Nadia si abbassò la zip dei jeans, e quando si spogliò completamente, Elena sentì la mente cedere. La terapeuta lasciò il posto alla donna.

«Adesso io ti ascolto,» disse Nadia, strusciandosi contro di lei.
«Mi vuoi?»

«Sì,» ansimò Elena, «più di quanto riesca a dirlo.»

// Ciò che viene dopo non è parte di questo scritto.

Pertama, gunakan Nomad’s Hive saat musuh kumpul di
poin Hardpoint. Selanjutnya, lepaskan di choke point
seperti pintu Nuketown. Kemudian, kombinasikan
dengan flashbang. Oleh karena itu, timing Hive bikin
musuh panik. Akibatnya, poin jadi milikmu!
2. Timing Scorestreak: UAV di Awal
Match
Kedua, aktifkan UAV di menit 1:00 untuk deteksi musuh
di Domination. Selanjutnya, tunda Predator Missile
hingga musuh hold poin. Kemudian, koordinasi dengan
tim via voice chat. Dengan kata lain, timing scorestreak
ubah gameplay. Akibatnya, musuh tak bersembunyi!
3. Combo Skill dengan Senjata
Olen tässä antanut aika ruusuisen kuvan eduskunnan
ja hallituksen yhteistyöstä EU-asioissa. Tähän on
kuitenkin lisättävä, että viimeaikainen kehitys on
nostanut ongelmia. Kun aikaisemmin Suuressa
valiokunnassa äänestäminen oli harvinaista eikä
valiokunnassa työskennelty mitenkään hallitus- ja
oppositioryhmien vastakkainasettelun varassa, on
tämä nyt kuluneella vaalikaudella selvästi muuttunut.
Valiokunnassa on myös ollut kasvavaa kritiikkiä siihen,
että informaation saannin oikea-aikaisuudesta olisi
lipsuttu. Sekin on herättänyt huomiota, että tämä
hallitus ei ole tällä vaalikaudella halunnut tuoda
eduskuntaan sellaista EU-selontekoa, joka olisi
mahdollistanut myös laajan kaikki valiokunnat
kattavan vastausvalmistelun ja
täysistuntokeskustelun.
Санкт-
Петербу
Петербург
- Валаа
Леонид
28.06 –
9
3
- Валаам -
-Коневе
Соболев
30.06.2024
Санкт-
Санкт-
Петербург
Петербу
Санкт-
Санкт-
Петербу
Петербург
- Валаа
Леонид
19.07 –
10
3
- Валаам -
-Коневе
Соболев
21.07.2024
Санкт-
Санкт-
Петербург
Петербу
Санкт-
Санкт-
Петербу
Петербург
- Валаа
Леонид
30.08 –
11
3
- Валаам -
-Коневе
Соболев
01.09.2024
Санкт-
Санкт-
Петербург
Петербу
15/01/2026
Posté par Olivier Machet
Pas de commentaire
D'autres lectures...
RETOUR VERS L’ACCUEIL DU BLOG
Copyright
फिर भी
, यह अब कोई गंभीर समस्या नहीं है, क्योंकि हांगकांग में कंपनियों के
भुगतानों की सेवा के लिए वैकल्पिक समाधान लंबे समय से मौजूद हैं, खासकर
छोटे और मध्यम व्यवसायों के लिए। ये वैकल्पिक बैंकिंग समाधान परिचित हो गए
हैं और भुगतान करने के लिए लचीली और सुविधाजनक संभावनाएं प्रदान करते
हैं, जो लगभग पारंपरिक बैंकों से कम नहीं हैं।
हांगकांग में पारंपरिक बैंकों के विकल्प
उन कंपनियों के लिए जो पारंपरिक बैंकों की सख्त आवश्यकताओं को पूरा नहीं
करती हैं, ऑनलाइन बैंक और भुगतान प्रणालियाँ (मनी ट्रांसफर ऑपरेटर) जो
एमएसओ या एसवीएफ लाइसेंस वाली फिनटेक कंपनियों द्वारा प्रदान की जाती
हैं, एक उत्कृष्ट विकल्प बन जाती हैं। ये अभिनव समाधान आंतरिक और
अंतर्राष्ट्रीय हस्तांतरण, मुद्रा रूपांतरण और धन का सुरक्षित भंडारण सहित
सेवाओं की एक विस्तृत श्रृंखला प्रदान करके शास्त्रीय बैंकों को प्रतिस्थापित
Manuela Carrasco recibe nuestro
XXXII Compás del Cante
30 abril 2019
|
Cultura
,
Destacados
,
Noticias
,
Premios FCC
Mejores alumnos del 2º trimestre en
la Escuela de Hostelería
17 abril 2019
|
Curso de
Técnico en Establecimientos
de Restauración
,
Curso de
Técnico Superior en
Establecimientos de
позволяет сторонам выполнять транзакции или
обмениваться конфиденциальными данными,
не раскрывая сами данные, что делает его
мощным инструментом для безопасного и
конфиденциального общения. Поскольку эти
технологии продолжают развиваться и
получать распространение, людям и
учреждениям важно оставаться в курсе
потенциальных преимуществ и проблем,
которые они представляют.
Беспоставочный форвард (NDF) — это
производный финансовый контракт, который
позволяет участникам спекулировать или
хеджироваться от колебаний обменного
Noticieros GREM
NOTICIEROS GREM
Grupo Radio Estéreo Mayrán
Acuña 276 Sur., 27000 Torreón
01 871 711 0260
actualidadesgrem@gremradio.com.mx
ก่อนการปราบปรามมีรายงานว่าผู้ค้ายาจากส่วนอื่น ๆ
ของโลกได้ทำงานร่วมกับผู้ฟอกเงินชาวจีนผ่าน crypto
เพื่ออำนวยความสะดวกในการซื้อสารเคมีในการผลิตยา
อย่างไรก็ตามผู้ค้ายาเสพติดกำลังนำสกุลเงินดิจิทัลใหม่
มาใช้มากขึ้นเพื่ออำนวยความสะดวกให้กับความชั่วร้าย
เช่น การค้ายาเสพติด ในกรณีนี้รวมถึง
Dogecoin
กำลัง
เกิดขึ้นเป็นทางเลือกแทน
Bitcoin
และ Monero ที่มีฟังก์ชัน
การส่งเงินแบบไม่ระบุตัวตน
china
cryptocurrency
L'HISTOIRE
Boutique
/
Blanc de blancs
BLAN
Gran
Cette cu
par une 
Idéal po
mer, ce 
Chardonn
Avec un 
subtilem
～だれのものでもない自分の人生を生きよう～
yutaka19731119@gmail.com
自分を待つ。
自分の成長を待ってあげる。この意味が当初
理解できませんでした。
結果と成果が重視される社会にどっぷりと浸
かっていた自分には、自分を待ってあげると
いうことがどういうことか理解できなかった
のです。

Nadia la baciò. Un bacio affamato, profondo, che divorava le distanze. Elena rispose con la stessa fame. Si alzò, la spinse dolcemente sul divano e si inginocchiò tra le sue gambe, separandole con le mani tremanti.

«Voglio impararti tutta.»

La lingua di Elena incontrò la figa già calda e bagnata di Nadia. L’odore era dolce, intenso, selvaggio. Leccò lentamente, poi affondò con ritmo crescente, mentre Nadia si aggrappava al divano, il respiro spezzato, i fianchi che si muovevano cercando di assorbirla tutta.

«Oh Dio, Elena… continua… non fermarti…»

Elena la leccava come se avesse sete, la lingua che tracciava cerchi sul clitoride, le dita che si infilavano lentamente dentro, trovando il punto perfetto.
Nadia gemeva forte, il corpo scosso da scosse rapide, violente.

L’orgasmo esplose in un grido, e Nadia venne tremando, il corpo che si inarcava sul divano, la pelle lucida di piacere.

Ma non era finita.

Elena si alzò, le mani tremanti. Nadia si rimise in ginocchio e le slacciò i pantaloni. La baciò sul ventre, poi tra le cosce. Con una lentezza crudele, iniziò a leccarla. La sua lingua esperta trovò subito il punto, e quando le dita entrarono dentro, Elena gemette senza pudore.

«Oh sì… Nadia… ti prego…»

Nadia la leccava guardandola negli occhi, e quando Elena venne, fu un orgasmo lungo, profondo, che le fece tremare le gambe. Si lasciò cadere sul divano, Nadia le salì sopra, nude, i seni che si sfioravano, le mani intrecciate.

Restarono così. A respirarsi. A toccarsi il viso. A guardarsi.

«Ti sei mai innamorata di una tua paziente?» chiese Nadia, con un sorriso appena accennato.

Elena sorrise. «No. Ma potrei cominciare adesso.»

Nadia si chinò a baciarla. Questa volta fu un bacio lento, tenero. Il sesso era stato l’inizio. Ma ora c’era altro.

Le gambe intrecciate, i corpi nudi, il tramonto fuori dalla finestra.

Era la loro seconda notte insieme.
Ma sembrava la prima.

Non c’erano più ruoli.
Solo desiderio e verità.

Quando, ore dopo, dormirono nude sotto la coperta dello studio, Elena capì che quel piccolo spazio, una volta così professionale e ordinato, era diventato un tempio.

Non di terapia.
Ma di rivelazione.

E mentre stringeva Nadia tra le braccia, le dita intrecciate alle sue, capì che a volte, l’unica cura possibile… è lasciarsi andare.